Task statement:
Your answer must be an exact copy of the records below, with every picture left out.

************

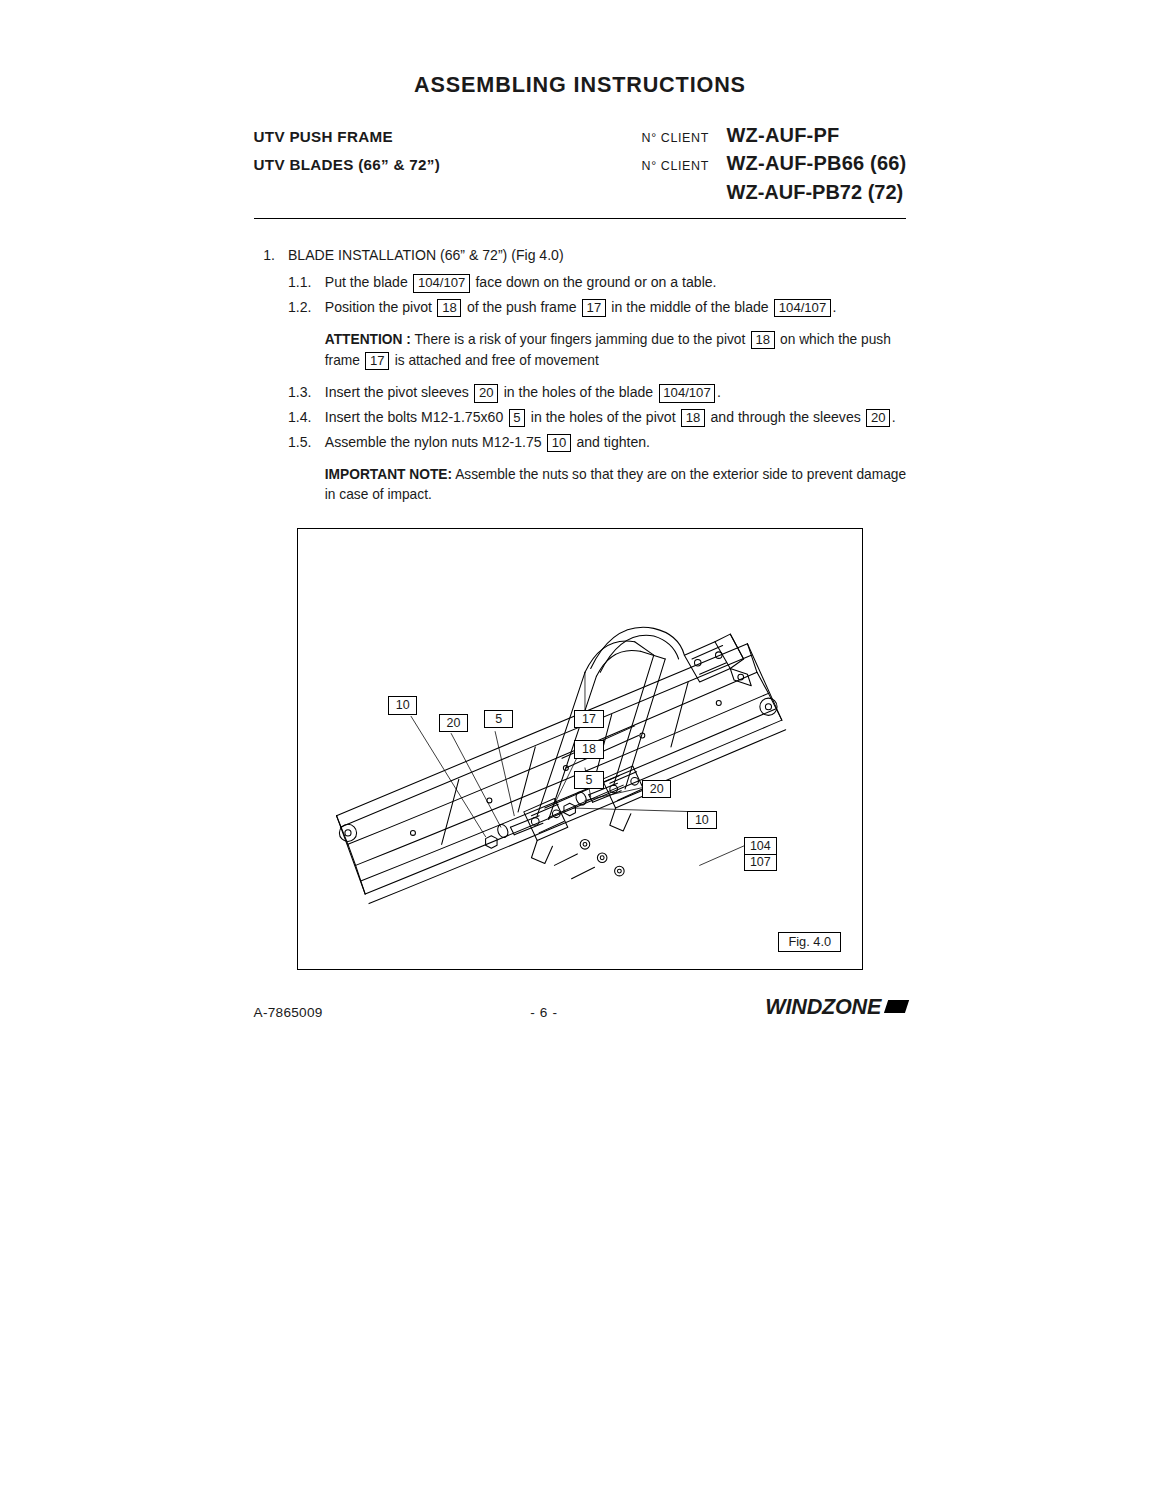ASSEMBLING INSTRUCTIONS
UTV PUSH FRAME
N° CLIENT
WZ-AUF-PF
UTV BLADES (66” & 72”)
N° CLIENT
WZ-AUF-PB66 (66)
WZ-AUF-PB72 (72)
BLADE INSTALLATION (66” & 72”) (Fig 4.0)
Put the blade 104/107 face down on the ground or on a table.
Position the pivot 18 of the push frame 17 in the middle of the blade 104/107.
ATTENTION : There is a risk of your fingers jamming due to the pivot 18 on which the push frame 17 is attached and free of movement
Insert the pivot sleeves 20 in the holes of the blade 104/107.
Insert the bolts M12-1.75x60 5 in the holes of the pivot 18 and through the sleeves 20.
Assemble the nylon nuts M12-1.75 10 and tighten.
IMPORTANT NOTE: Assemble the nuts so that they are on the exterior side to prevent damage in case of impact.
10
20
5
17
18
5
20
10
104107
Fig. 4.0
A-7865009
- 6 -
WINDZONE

************

Task response:
ASSEMBLING INSTRUCTIONS
UTV PUSH FRAME
N° CLIENT
WZ-AUF-PF
UTV BLADES (66” & 72”)
N° CLIENT
WZ-AUF-PB66 (66)
WZ-AUF-PB72 (72)
BLADE INSTALLATION (66” & 72”) (Fig 4.0)
Put the blade 104/107 face down on the ground or on a table.
Position the pivot 18 of the push frame 17 in the middle of the blade 104/107.
ATTENTION : There is a risk of your fingers jamming due to the pivot 18 on which the push frame 17 is attached and free of movement
Insert the pivot sleeves 20 in the holes of the blade 104/107.
Insert the bolts M12-1.75x60 5 in the holes of the pivot 18 and through the sleeves 20.
Assemble the nylon nuts M12-1.75 10 and tighten.
IMPORTANT NOTE: Assemble the nuts so that they are on the exterior side to prevent damage in case of impact.
10
20
5
17
18
5
20
10
104107
Fig. 4.0
A-7865009
- 6 -
WINDZONE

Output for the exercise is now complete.